───── DATA FOR ANALYSIS ─────
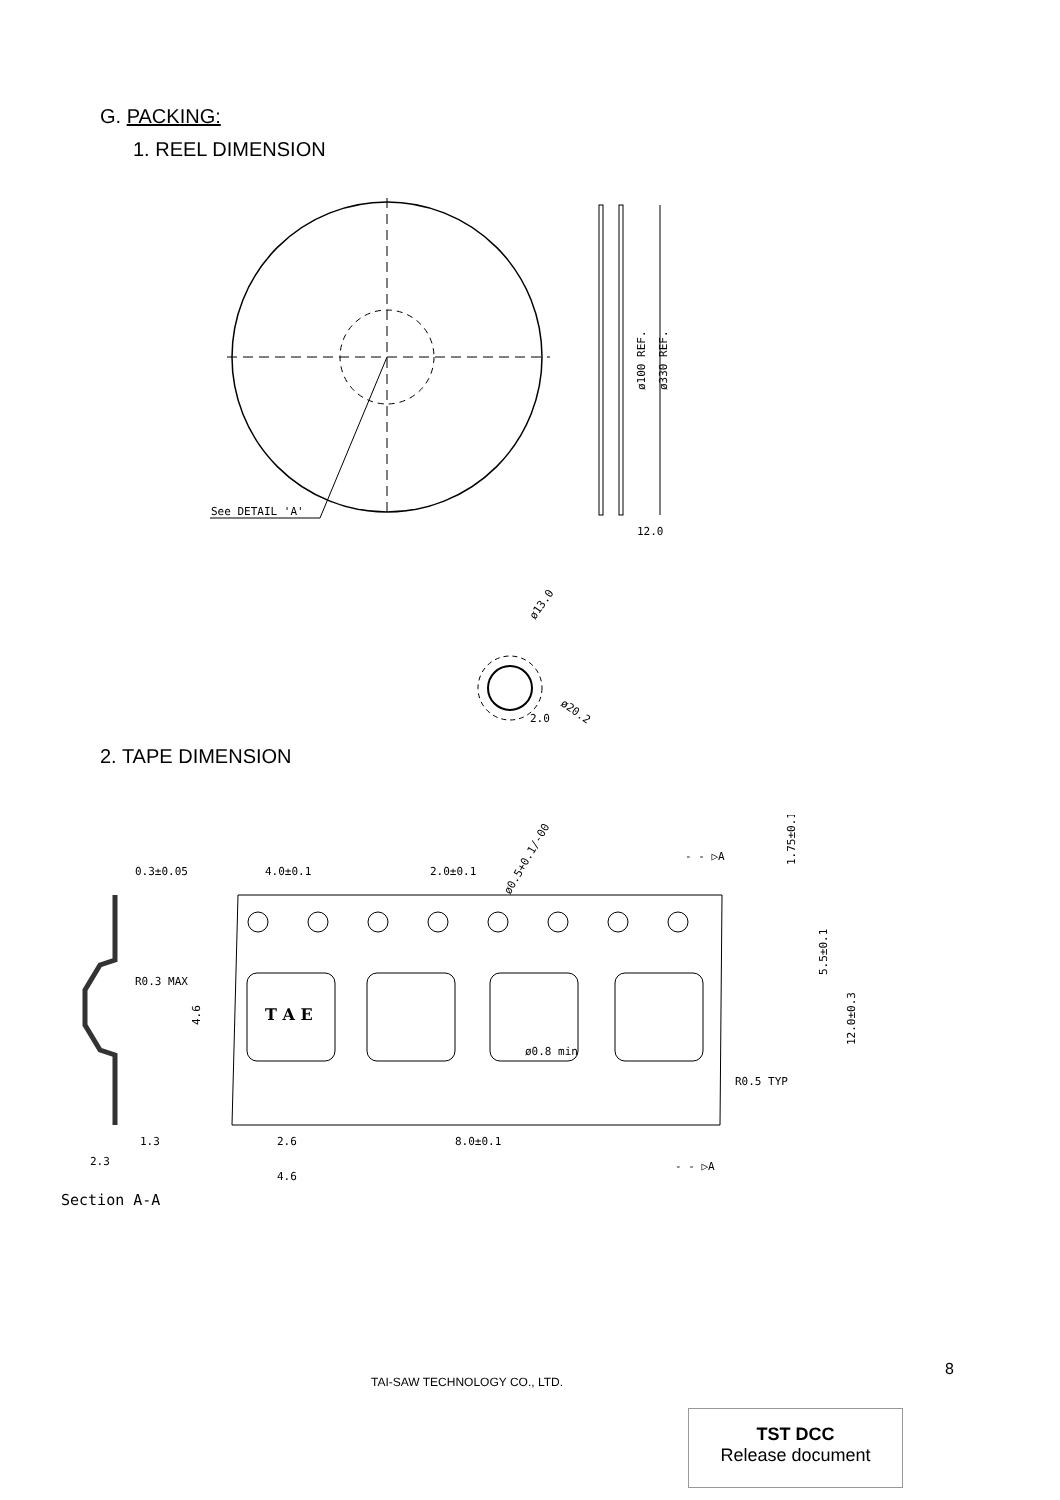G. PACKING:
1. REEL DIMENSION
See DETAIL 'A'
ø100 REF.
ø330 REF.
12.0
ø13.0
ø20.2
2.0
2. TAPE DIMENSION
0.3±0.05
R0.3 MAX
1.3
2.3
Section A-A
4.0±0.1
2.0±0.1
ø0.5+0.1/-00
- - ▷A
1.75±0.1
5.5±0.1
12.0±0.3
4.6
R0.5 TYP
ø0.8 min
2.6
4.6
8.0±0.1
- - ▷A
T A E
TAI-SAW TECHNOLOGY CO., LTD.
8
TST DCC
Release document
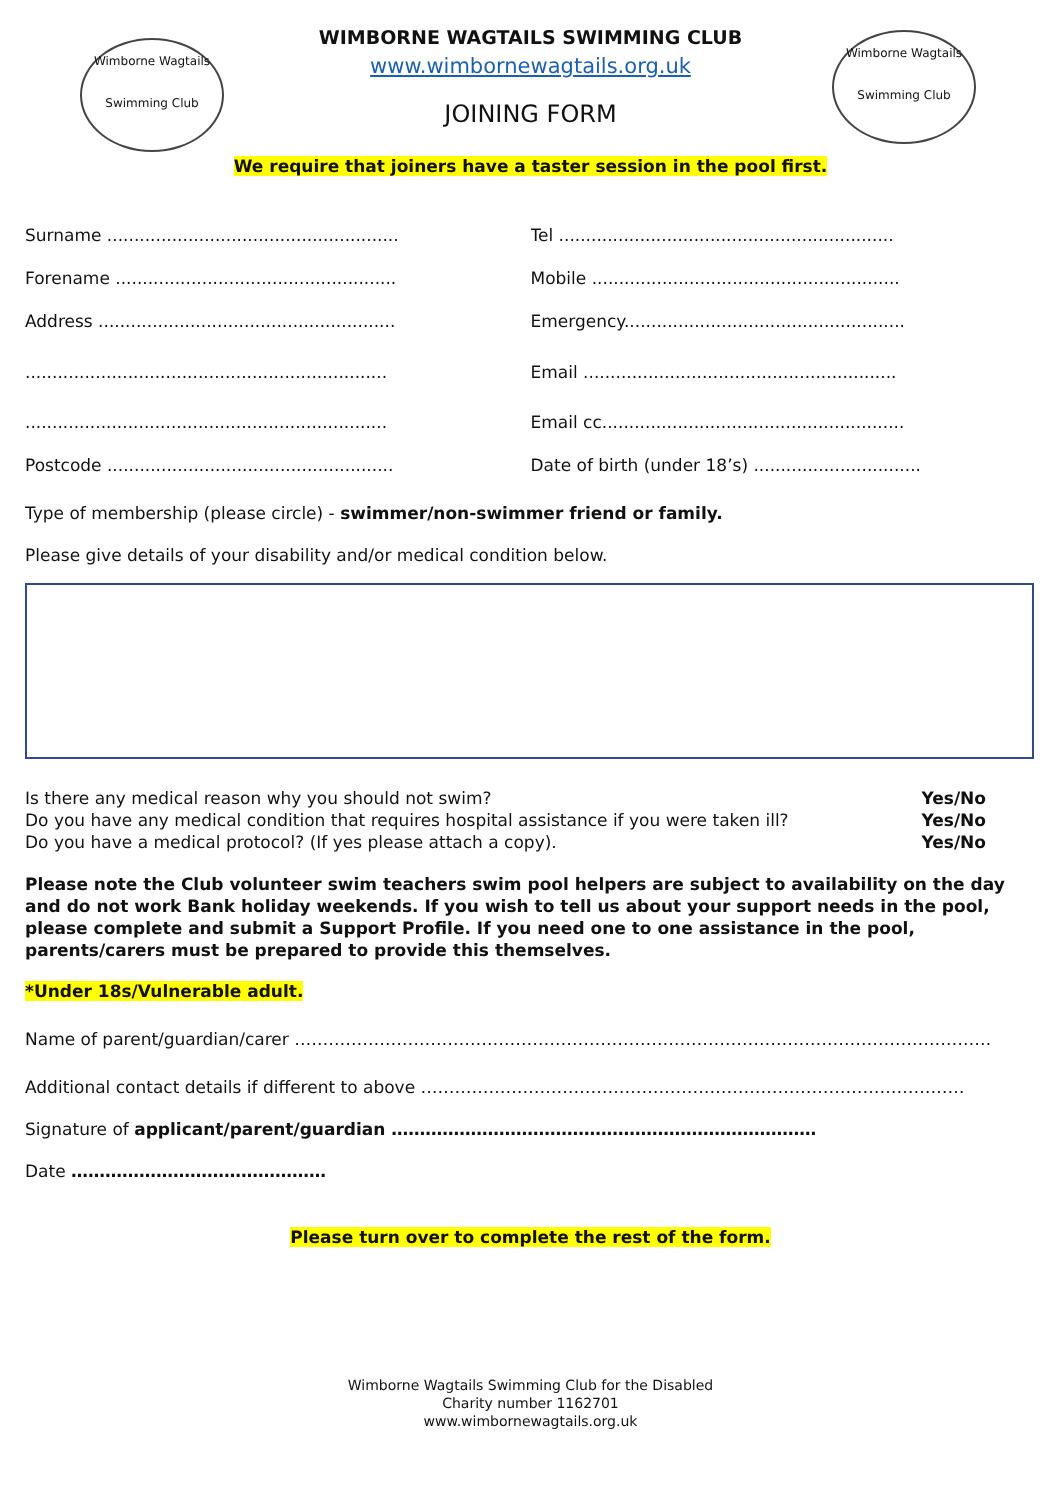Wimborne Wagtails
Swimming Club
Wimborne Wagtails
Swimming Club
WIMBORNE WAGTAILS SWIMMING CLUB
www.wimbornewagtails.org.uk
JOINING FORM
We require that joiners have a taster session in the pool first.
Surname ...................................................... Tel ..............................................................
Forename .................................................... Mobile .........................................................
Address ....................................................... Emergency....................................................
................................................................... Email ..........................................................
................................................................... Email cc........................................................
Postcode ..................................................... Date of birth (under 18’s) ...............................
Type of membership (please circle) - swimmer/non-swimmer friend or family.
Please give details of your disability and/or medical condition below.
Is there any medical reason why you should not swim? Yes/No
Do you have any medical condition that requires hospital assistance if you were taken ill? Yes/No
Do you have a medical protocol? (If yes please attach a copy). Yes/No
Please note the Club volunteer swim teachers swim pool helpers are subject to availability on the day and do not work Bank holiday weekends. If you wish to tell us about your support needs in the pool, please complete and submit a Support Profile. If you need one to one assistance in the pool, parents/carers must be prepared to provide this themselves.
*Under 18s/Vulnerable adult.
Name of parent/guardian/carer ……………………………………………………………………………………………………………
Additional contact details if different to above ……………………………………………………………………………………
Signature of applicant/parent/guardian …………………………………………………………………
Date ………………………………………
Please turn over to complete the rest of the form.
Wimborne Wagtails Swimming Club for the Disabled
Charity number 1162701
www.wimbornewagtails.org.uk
─────
* **ACTIVITY**: Please return the lines above that run from the line containing "Please give details" to the line containing "Do you have any", inclusive, exactly and with no other lines.

* **WRITTEN ANSWER**:
Please give details of your disability and/or medical condition below.
Is there any medical reason why you should not swim? Yes/No
Do you have any medical condition that requires hospital assistance if you were taken ill? Yes/No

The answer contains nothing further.